Adapté d’une nouvelle de Stephen King, Peur Bleue fait partie de ces nombreuses séries B qui ont pollué sur nos écrans durant les années 80/90 suite au succès grandissant de l’écrivain américain. Certes Peur Bleue souffre d’un manque de budget et d’un réalisateur talentueux capable d’offrir mieux que ce qui s’apparente à un honnête téléfilm du dimanche soir. Mais ce qui nous intéresse ici est la caractérisation de son héros : un adolescent paralysé des jambes. Rare sont en effet les films de fiction mettant en scène un protagoniste luttant contre une force démoniaque, en l’occurrence un loup-garou, sans qu’il ne puisse se mouvoir.

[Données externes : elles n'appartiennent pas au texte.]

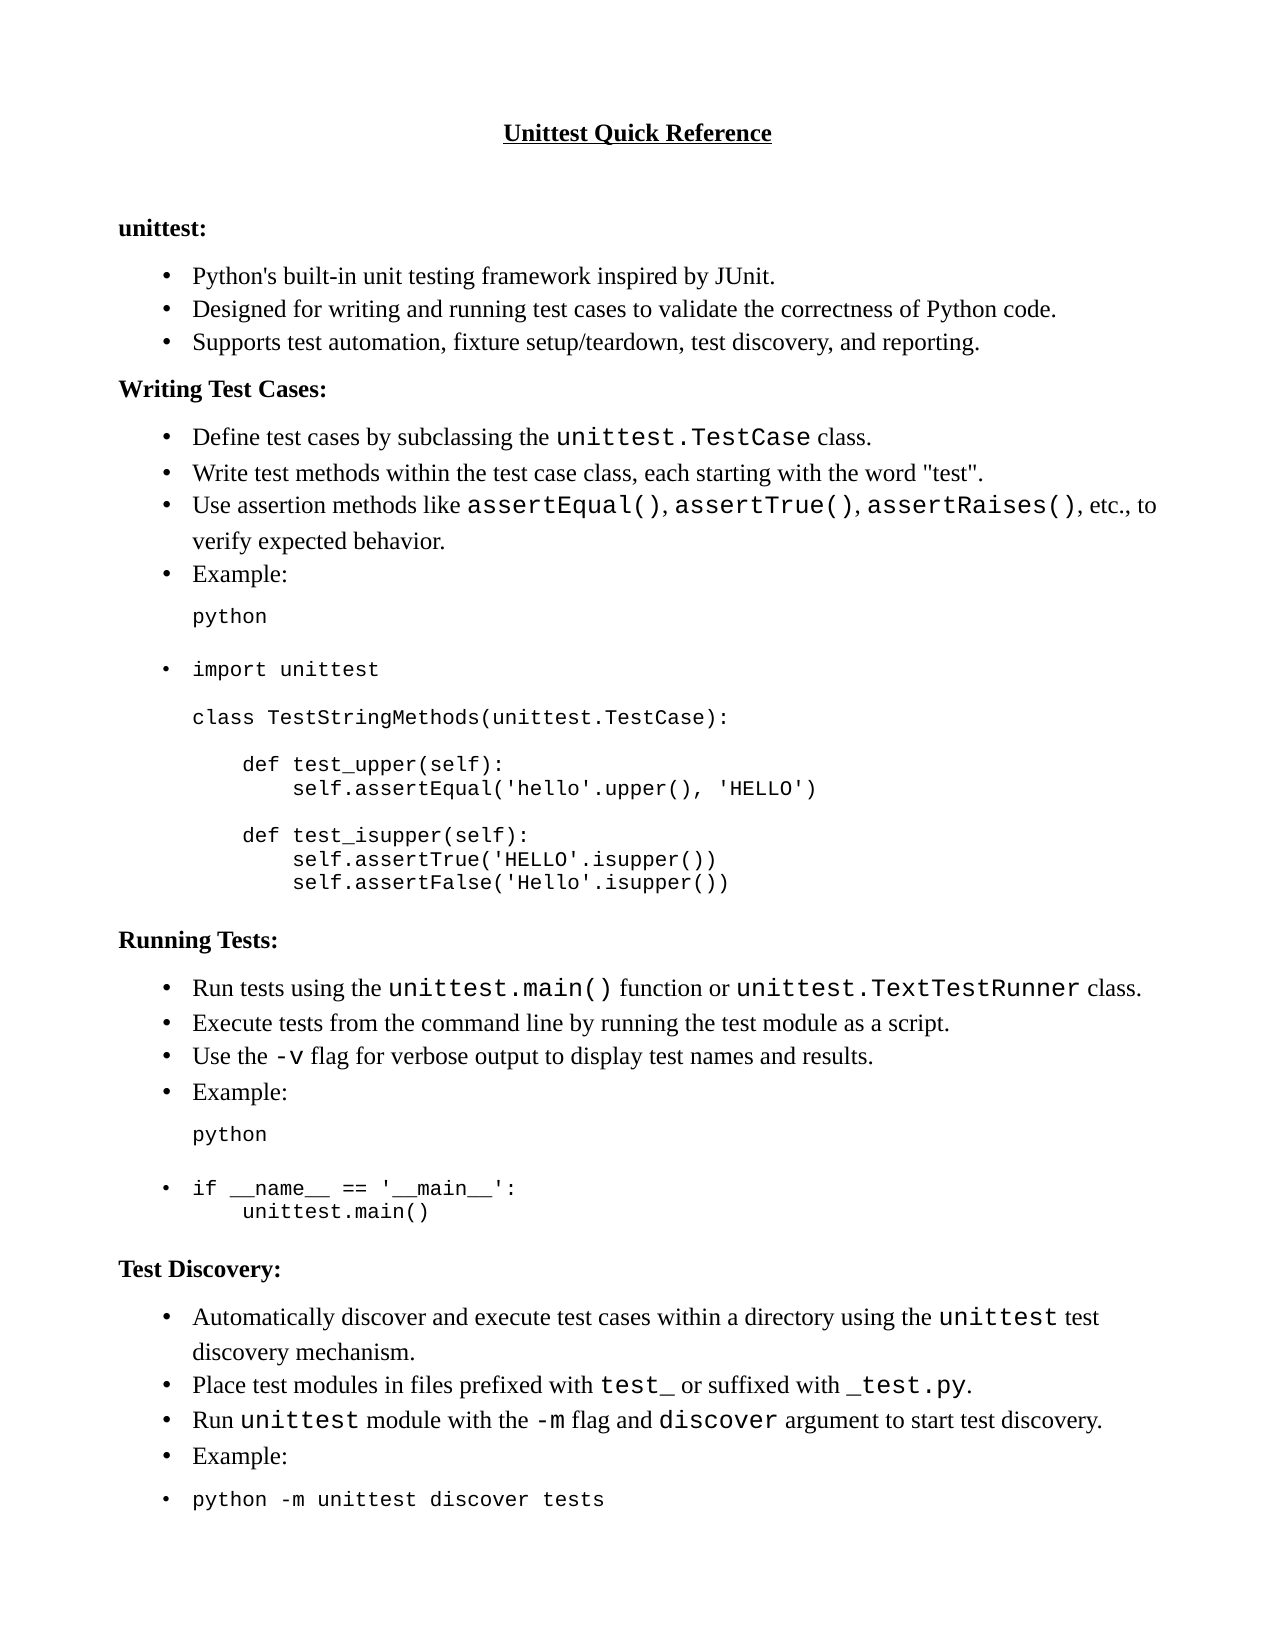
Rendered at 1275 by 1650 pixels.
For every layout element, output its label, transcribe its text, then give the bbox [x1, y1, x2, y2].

text Writing Test Cases: [118, 374, 1157, 403]
text Test Discovery: [118, 1254, 1157, 1283]
list import unittest [162, 659, 1157, 683]
text unittest: [118, 213, 1157, 242]
list Place test modules in files prefixed with test_ or suffixed with _test.py. [162, 1370, 1157, 1401]
list Supports test automation, fixture setup/teardown, test discovery, and reporting. [162, 327, 1157, 356]
list Example: [162, 1441, 1157, 1470]
list def test_isupper(self): [162, 825, 1157, 849]
list Python's built-in unit testing framework inspired by JUnit. [162, 261, 1157, 290]
list Designed for writing and running test cases to validate the correctness of Python code. [162, 294, 1157, 323]
list Execute tests from the command line by running the test module as a script. [162, 1008, 1157, 1037]
list Run tests using the unittest.main() function or unittest.TextTestRunner class. [162, 973, 1157, 1004]
list unittest.main() [162, 1201, 1157, 1225]
list Write test methods within the test case class, each starting with the word "test". [162, 458, 1157, 486]
list Use assertion methods like assertEqual(), assertTrue(), assertRaises(), etc., to verify expected behavior. [162, 491, 1157, 554]
list Example: [162, 1077, 1157, 1106]
list python -m unittest discover tests [162, 1488, 1157, 1512]
list if __name__ == '__main__': [162, 1178, 1157, 1201]
list def test_upper(self): [162, 754, 1157, 778]
text Unittest Quick Reference [118, 118, 1157, 147]
list Automatically discover and execute test cases within a directory using the unittest test discovery mechanism. [162, 1302, 1157, 1366]
list Define test cases by subclassing the unittest.TestCase class. [162, 422, 1157, 453]
list class TestStringMethods(unittest.TestCase): [162, 707, 1157, 730]
list Run unittest module with the -m flag and discover argument to start test discovery. [162, 1406, 1157, 1436]
list python [162, 1124, 1157, 1148]
list self.assertEqual('hello'.upper(), 'HELLO') [162, 778, 1157, 801]
list python [162, 606, 1157, 630]
list Use the -v flag for verbose output to display test names and results. [162, 1041, 1157, 1072]
text Running Tests: [118, 925, 1157, 954]
list self.assertTrue('HELLO'.isupper()) [162, 849, 1157, 872]
list self.assertFalse('Hello'.isupper()) [162, 872, 1157, 896]
list Example: [162, 559, 1157, 587]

Que ce soit conscientisé par Stephen King ou Daniel Attias, Peur Bleue ressemble au célèbre mythe de David contre Goliath, le petit contre le géant, chacun étant prisonnier de son propre corps. L’antagoniste ne peut pas empêcher sa transformation les nuits de pleine lune et Marty n’a d’autre choix que de vivre avec ce fauteuil, comme si c’était un prolongement de son être.

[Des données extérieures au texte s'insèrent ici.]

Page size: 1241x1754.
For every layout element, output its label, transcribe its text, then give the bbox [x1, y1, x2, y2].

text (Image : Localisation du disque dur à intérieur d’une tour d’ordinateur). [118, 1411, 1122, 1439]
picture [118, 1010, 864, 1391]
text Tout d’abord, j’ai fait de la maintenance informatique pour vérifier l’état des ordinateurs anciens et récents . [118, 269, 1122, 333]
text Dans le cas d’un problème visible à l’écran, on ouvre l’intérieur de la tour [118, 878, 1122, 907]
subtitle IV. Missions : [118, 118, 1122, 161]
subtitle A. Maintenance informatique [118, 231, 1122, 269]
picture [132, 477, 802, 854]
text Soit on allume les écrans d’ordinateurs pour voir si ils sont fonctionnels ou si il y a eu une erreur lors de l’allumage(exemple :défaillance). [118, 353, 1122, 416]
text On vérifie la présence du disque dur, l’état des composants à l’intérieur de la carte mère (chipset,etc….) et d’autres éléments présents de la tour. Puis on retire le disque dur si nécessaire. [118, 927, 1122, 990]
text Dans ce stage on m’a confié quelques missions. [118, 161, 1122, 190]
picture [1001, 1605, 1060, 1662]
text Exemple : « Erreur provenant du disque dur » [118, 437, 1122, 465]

Marty nous est d’abord introduit par une voix off, celle de sa sœur aînée, parfaitement valide, Jane. Après nous avoir rapidement expliqué que nous étions dans son souvenir, qu’elle faisait partie d’une petite communauté, on aperçoit en gros plan le visage de Marty. Impossible de deviner la nature de son handicap à ce stade du récit. Le réalisateur nous fait d’abord croire que Marty est un enfant trop couvé par ses parents et qu’on oblige Jane à s’occuper de lui, ce qui l’agace fortement. Un plan large suivi d’un léger zoom arrière après que Jane soit tombée dans une blague, révèle la situation dans laquelle se trouve Marty.
Au départ la diminution physique de l’adolescent est traitée comme un fardeau, pas tant pour lui que pour sa sœur dont on suit le point de vue. Puis arrive une scène qui va tout changer, où au volant de son fauteuil customisé Marty essaye d’échapper à son poursuivant. Daniel Attias met en image cet affrontement qui joue sur deux tableaux, c’est à la fois une poursuite tendue sur une route boisée entre un jeune garçon et un terrible monstre, c’est aussi une métaphore sur les usages de la mécanique. Si la technologie permet à Marty de se déplacer, de vivre correctement, entre de mauvaises mains, elle devient une arme.
Si artistiquement le film à ses défauts, et que certains acteurs surtout l’interprète du loup-garou en font des tonnes, la représentation que fait Peur Bleue de l’handicap, transformant peu à peu son héros fébrile en guerrier sur roulette est suffisamment rare pour être soulignée et mérite qu’on se penche plus en amont sur cet oeuvre méconnu et parfois mal aimé. Corey Haim qui nous a quitté en 2010, a su malgré son âge, saisir la mélancolie de son personnage, sa détresse vis à vis de Jane et son courage face à une créature innommable.